For what he did this week, history will give him a bronze star for bravery under fire.
But that won’t save the country.
To do that, he’ll need to aim higher still—doing all he can to drain the Swamp before it overflows, drowning us all in the president’s dirty water.
Lenin died in 1924 but it wasn’t until 1932 that Stalin felt secure enough to decree that, henceforth, his favorite genre of painting, Socialist Realism, would be the official style of the Soviet state.
It took Our Leader less than 24 hours after his non-conviction vote in the Senate to have his White House minions unveil a draft of what they call the “Making Federal Buildings Beautiful Again” executive order.
If he signs it next month, as they said he might, it would “establish a classical style, inspired by Greek and Roman architecture, as the default for federal buildings in Washington and many throughout the country, discouraging modern design,” according to Thursday’s New York Times.
Needless to say, the proposed order has caused an uproar among the nation’s architects. Roger K. Lewis, a professor emeritus of architecture at the University of Maryland, called the order “a complete constraint on freedom of expression.” While there are still pockets of 1st Amendment supporters around the country, Lewis’ freedom of expression argument is unlikely to sway Trump.
For its part, the American Institute of Architects issued a statement opposing the proposed order on the grounds that AIA is opposed to “uniform style mandates” of any kind. Expressed in legalize, AIA’s opposition to “uniform style mandates” suggests the architects are preparing to file suit against the order once it’s signed.
Although it can’t be said that many federal buildings are architectural gems, much less important masterpieces, forcing architects to design buildings in a cookie-cutter style decreed by Trump seems likely to make new federal buildings worse, not better.
One White House source told The Swamp the architects needn’t worry.

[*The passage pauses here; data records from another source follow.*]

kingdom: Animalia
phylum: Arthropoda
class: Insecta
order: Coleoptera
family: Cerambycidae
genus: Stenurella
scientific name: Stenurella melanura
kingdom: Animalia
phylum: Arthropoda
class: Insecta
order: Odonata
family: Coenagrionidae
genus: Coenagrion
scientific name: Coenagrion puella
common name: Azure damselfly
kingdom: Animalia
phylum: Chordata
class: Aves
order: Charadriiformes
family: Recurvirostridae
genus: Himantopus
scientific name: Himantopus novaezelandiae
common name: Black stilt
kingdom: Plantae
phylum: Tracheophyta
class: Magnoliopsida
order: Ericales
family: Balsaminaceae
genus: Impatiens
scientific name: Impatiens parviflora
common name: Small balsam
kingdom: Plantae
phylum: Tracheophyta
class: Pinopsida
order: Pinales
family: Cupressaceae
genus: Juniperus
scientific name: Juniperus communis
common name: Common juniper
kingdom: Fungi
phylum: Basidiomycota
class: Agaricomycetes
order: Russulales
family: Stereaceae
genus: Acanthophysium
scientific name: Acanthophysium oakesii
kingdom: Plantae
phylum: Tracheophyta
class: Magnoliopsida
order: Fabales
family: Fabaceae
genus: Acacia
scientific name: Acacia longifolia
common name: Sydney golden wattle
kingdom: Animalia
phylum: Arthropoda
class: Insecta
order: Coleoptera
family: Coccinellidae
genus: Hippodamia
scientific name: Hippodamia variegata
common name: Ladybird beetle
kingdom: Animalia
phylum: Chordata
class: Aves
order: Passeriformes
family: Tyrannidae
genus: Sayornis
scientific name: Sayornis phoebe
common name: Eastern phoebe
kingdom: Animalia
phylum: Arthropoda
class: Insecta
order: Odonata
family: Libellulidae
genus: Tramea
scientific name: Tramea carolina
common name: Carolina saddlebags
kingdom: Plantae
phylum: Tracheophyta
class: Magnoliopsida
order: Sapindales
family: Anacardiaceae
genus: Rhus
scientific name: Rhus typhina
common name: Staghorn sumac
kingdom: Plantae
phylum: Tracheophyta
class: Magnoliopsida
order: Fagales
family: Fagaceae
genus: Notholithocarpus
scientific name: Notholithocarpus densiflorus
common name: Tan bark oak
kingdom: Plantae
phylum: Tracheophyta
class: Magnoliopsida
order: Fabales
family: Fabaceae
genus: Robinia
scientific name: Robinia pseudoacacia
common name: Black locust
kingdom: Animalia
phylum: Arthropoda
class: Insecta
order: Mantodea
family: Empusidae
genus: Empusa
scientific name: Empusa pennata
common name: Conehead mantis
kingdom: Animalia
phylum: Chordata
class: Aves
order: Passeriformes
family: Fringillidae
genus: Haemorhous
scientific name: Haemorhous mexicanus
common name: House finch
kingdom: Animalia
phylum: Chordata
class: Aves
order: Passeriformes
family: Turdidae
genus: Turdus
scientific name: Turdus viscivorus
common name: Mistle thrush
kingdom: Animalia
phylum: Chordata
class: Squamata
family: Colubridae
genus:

The draft executive order for designing future federal buildings is just one of several Our Leader ordered after a friend at Mar-a-Lago explained to him who Stalin was and what he did to punish his enemies and consolidate power in the 1930s.
This source said Our Leader is much more interested in purging the FBI and holding show trials to remove Speaker Pelosi and Chairman Schiff than he is in the design of federal buildings. “He probably won’t get to that until his third term in 2025 or 2026,” our source said.